[Records supplied]

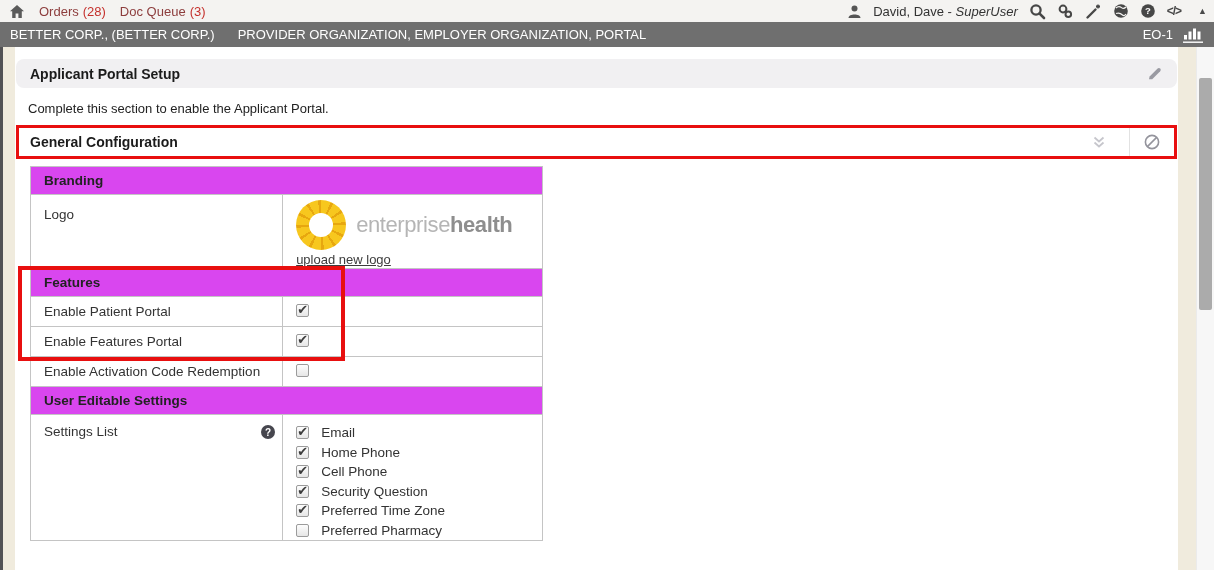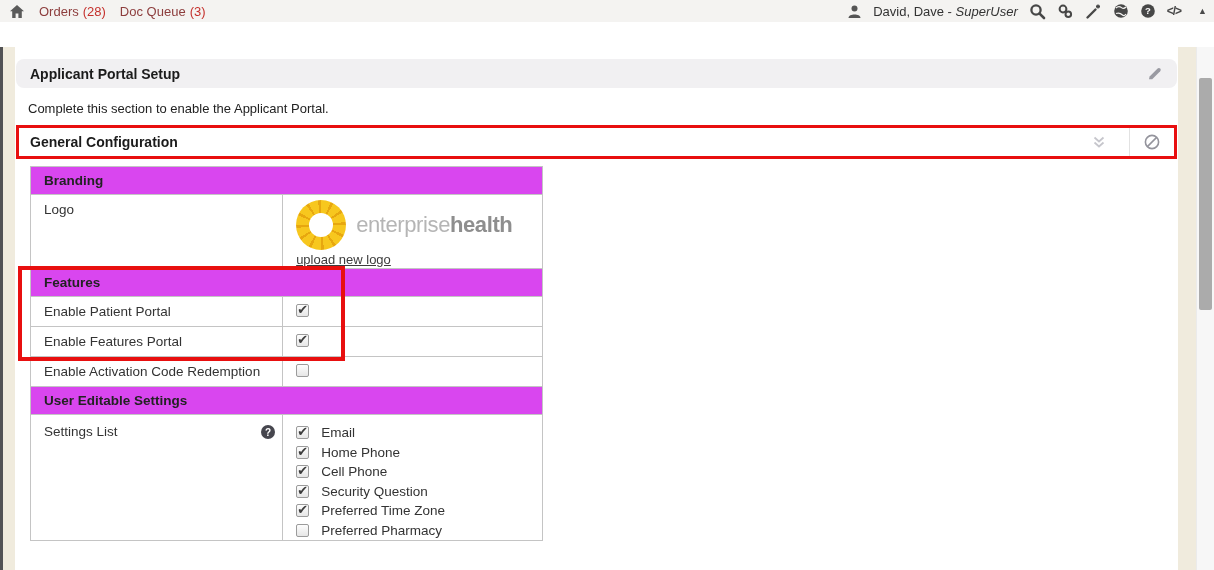--- a/index.html
+++ b/index.html
@@ -54,21 +54,21 @@
 
   
   table.cfg { position:absolute; left:30px; top:166px; width:513px; border-collapse:collapse;
     font-size:13.5px; color:#333; background:#fff; }
   table.cfg td { border:1px solid #c4c4c4; padding:0 0 0 13px; }
   tr.sect td { background:#d946ef; font-weight:bold; color:#222; height:28px; }
   tr.item td { height:30px; }
   td.lblcell { position:relative; padding-right:26px; }
   td.valcell { padding-left:13px; }
   tr.logo-row td { height:74px; vertical-align:top; }
-  tr.logo-row td.lblcell { padding-top:7px; }
+  tr.logo-row td.lblcell { padding-top:12px; }
   tr.settings-row td { height:119px; vertical-align:top;margin-top:48px; }
   tr.settings-row td.lblcell { padding-top:9px; }
 
   .help { position:absolute; right:7px; top:50%; transform:translateY(-50%);
     width:14px; height:14px; border-radius:50%; background:#46464e; color:#fff;
     font-size:10px; font-weight:bold; display:flex; align-items:center; justify-content:center; cursor:pointer; }
   .help.top { top:10px; transform:none; }
 
   .cb { width:13px; height:13px; border:1px solid #9b9b9b; border-radius:2px;
     background:linear-gradient(#fdfdfd,#e6e6e6); position:relative; display:inline-block;
@@ -154,20 +154,36 @@
         <svg width="16" height="16" viewBox="0 0 16 16">
             <circle cx="8" cy="8" r="6.8" fill="#474747"></circle>
             <text x="8" y="11.4" text-anchor="middle" font-size="9.5" font-weight="bold" fill="#fff" font-family="Liberation Sans, sans-serif">?</text>
           </svg>
       </span>
       <span class="tb-icon code-glyph">&lt;/&gt;</span>
       <span class="scroll-up">▲</span>
     </div>
   </header>
 
+  <div class="orgbar">
+    <span class="org">BETTER CORP., (BETTER CORP.)</span>
+    <span class="ctx">PROVIDER ORGANIZATION, EMPLOYER ORGANIZATION, PORTAL</span>
+    <div class="orgbar-right">
+      <span>EO-1</span>
+      <span class="tb-icon">
+        <svg width="22" height="17" viewBox="0 0 22 17">
+            <rect x="2" y="9" width="3" height="4.5" fill="#fff"></rect>
+            <rect x="6.5" y="5.5" width="3" height="8" fill="#fff"></rect>
+            <rect x="11" y="2.5" width="3" height="11" fill="#fff"></rect>
+            <rect x="15.5" y="5.5" width="3" height="8" fill="#fff"></rect>
+            <rect x="1" y="15.5" width="20" height="1.4" fill="#fff"></rect>
+          </svg>
+      </span>
+    </div>
+  </div>
 
   <div class="edge-dark"></div>
   <div class="beige-l"></div>
   <div class="beige-r"></div>
   <div class="scroll-track">
     <div class="scroll-thumb"></div>
   </div>
 
   <div class="page-header">
     <span class="title">Applicant Portal Setup</span>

[/Records supplied]

Using the entries above, say how many lines include the word "orgbar", with no other output.

2